GOP BREAKFAST: Gov. Brian Kemp will speak at the Cobb GOP breakfast on Saturday. It’s a nice book end for Shepherd’s last meeting as party chair. Kemp spoke at Shepherd's first meeting as chair when Kemp announced his run for governor of Georgia.
The term-limited Shepherd is running for state party chair in the state GOP convention on June 5.
Meanwhile, there are three candidates who are vying to replace him at the county convention a week from Saturday: Dr. Lisa Adkins of Kennesaw, first vice chair for the 11th Congressional District; Pamela Alayon of east Cobb, the Cobb GOP's vice chair of membership; and Salleigh Grubbs of Marietta, who runs a manufacturing-related company in Fulton County. There are more than 500 delegates who will have the opportunity to select one of the three women at the April 17 convention.
“I think it’s a toss up," Shepherd said. "I’m pretty confident that it’s going to go to a second ballot with no one getting 50% plus one on the first one. People have been trying to handicap it, but all three candidates have been able to build pretty strong coalitions."
EVICTIONS AND THE SHERIFF: When the MDJ last checked on the evictions situation in Cobb in early January, there were some 800 on the docket. That number has jumped to about 1,800 as of the end of March, according to Cobb County Sheriff’s Office spokesperson Saba Long.
A Centers for Disease Control-issued eviction moratorium has effectively put a stop to hardship-based evictions. For the most part, those who are behind on rent because they've lost income due to the pandemic are protected, though the amount they owe grows with each passing month. Activists have repeatedly warned of an incoming eviction tsunami that will occur when the moratorium expires, although that day has been repeatedly delayed, and is now scheduled for the end of June.

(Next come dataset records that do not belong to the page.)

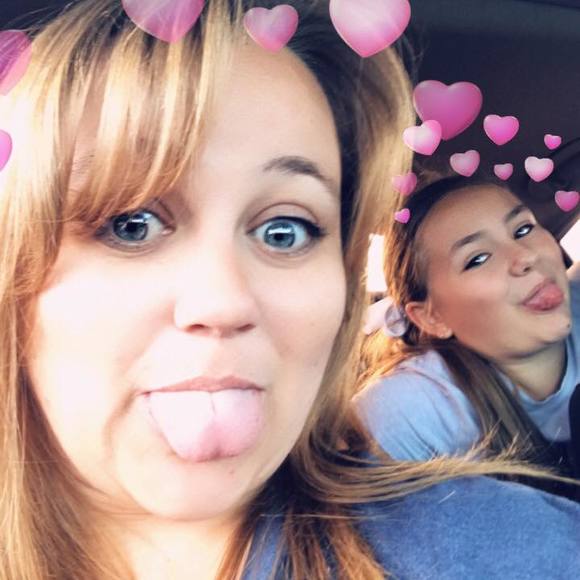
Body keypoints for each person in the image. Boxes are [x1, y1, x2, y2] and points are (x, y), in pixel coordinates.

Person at [0, 1, 579, 578]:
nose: (224, 302)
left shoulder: (520, 550)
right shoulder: (409, 407)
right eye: (131, 224)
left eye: (285, 231)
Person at [355, 175, 580, 490]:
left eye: (523, 229)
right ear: (432, 317)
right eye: (478, 259)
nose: (525, 257)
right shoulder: (410, 409)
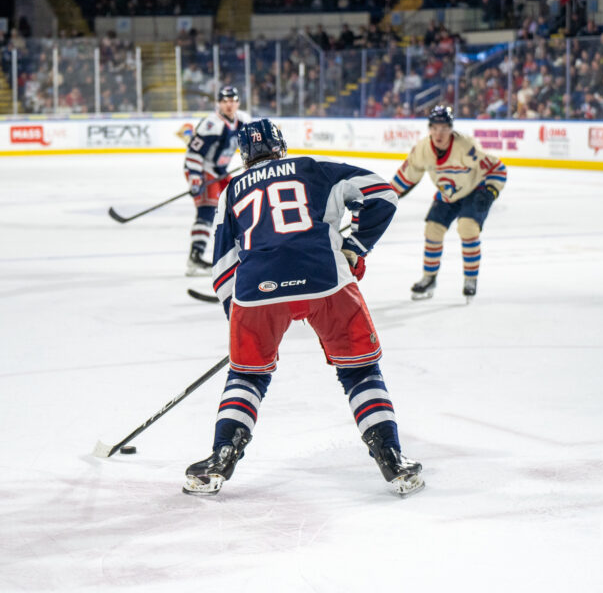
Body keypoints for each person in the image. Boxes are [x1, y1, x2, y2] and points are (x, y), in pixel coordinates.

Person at [182, 119, 424, 498]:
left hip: (255, 287)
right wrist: (355, 247)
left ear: (245, 156)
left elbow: (223, 264)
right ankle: (392, 459)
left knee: (248, 376)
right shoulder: (313, 167)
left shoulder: (232, 190)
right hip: (324, 278)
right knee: (359, 371)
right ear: (282, 146)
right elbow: (382, 193)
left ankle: (220, 458)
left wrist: (239, 315)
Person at [390, 105, 507, 301]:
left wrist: (491, 191)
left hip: (474, 190)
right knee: (432, 229)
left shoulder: (466, 147)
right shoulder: (422, 149)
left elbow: (498, 168)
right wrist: (386, 195)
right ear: (429, 129)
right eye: (435, 128)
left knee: (468, 228)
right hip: (448, 194)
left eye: (444, 128)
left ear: (451, 129)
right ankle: (429, 278)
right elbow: (406, 177)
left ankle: (470, 279)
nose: (439, 133)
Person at [182, 85, 251, 276]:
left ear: (238, 102)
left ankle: (240, 253)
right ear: (219, 103)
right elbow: (194, 153)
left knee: (237, 205)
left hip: (220, 171)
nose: (229, 105)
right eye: (225, 101)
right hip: (203, 170)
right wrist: (195, 177)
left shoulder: (243, 120)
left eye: (232, 101)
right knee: (207, 208)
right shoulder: (211, 124)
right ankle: (195, 256)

Michael Register, the sheriff's chief of staff, explained the role their office plays in evictions in a recent interview with the MDJ.
“The sheriff’s office is involved in the eviction process by going out and serving the writ,” Register said. “I hope no one thinks that anybody in the sheriff’s office takes any pleasure in going out and doing an eviction. … From the sheriff on down, it just happens to be part of the mission set for the (office). They go out, they … serve the writ, and they do it with compassion, but they also ensure after the writ is served that the eviction process proceeds in an orderly and safe manner.”

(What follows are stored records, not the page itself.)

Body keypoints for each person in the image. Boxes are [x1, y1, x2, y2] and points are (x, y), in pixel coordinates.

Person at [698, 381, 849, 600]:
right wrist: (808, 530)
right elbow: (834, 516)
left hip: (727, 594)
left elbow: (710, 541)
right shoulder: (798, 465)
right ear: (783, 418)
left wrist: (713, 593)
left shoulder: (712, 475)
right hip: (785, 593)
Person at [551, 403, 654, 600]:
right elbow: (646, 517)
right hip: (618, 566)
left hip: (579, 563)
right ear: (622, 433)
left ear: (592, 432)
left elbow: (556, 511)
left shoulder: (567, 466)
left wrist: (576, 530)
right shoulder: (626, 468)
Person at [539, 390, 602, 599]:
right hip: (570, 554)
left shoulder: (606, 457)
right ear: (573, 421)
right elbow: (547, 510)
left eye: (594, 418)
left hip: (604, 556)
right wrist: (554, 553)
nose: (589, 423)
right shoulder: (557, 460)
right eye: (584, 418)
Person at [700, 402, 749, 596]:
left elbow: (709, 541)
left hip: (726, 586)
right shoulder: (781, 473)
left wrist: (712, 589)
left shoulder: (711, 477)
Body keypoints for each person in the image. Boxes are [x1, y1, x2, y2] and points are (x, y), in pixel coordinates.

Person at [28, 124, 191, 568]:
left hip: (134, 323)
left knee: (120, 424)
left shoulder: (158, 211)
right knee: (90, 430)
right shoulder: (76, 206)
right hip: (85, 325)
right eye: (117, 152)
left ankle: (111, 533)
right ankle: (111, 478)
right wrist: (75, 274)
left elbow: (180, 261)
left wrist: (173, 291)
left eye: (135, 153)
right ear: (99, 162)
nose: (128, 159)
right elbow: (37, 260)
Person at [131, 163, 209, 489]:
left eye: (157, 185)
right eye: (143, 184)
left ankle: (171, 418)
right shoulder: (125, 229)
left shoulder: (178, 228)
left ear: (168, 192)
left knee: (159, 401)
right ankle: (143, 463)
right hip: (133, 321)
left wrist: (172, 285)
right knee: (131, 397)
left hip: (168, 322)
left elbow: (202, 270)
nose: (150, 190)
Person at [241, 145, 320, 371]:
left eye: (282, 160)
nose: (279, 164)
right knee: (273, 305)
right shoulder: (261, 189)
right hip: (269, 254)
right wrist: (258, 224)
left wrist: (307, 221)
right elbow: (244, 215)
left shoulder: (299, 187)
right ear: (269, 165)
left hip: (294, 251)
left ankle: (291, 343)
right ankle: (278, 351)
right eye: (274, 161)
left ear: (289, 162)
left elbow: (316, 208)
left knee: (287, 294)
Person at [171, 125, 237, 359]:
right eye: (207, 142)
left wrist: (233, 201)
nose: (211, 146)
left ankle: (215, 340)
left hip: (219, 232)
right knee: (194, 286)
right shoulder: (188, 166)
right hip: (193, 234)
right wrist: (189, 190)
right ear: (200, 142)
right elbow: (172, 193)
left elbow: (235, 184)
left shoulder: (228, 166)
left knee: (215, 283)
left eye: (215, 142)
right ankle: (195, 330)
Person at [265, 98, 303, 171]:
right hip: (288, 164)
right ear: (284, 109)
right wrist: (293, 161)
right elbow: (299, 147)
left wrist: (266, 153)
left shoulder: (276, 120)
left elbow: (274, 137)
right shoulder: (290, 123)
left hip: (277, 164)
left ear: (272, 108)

Sheriff Craig Owens told the MDJ the manner in which evictions are carried out has implications for his office.
“What’s the last impression these families are going to have, (who’s) the last person they see? It’s the sheriff’s office,” he said. "Now, in these young kids, and these teenagers that we … may unfortunately have to evict, the stigma they have against us from that point is nothing but negativity … (If) we’re putting mom and dad out of the house and your furniture’s sitting on the side of the street, the last thing we need is a deputy standing there as you’re doing that. That’s the last thought they’re going to have … They’re not going to like us from that point.”

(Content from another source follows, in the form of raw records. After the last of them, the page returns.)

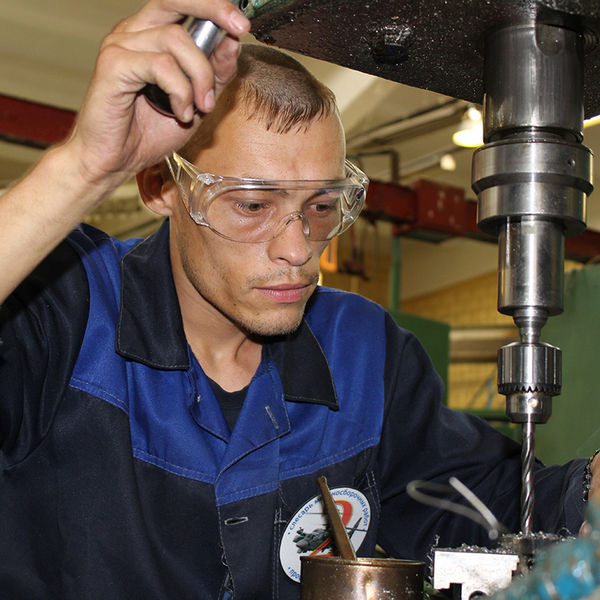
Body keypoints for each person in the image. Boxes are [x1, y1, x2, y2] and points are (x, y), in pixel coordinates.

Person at [0, 1, 597, 598]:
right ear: (162, 185)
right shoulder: (63, 303)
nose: (297, 250)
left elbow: (480, 500)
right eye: (252, 205)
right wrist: (85, 166)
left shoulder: (362, 350)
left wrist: (589, 487)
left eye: (321, 206)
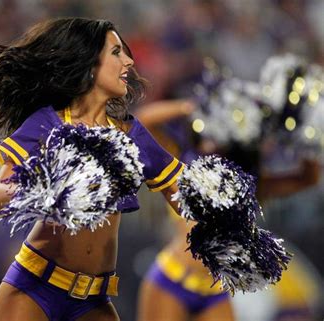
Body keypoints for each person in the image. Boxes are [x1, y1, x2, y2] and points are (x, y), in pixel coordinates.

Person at [0, 18, 187, 321]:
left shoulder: (130, 135)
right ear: (89, 63)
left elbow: (184, 192)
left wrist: (229, 215)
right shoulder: (48, 124)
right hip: (33, 289)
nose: (129, 61)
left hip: (93, 301)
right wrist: (57, 190)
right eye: (117, 52)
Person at [135, 100, 321, 321]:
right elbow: (143, 122)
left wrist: (303, 130)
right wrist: (200, 106)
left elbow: (307, 178)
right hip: (173, 279)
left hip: (215, 288)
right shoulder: (187, 168)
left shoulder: (251, 184)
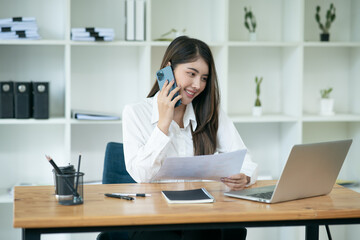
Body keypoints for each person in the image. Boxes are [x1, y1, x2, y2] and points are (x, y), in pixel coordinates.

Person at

Owens floated some ideas, like distributing gift cards to the families they evict or finding them a storage unit where they can keep their property for a couple days while they figure things out.
Long floated others.
“Having that many people evicted is also a public safety concern, so he has been very particular, the sheriff has, around making sure that eviction groups are engaged on the eviction side of the process. Is there a church that you can go to? Is there housing that can be provided for a couple of days while you figure out … next steps? Are there job opportunities?”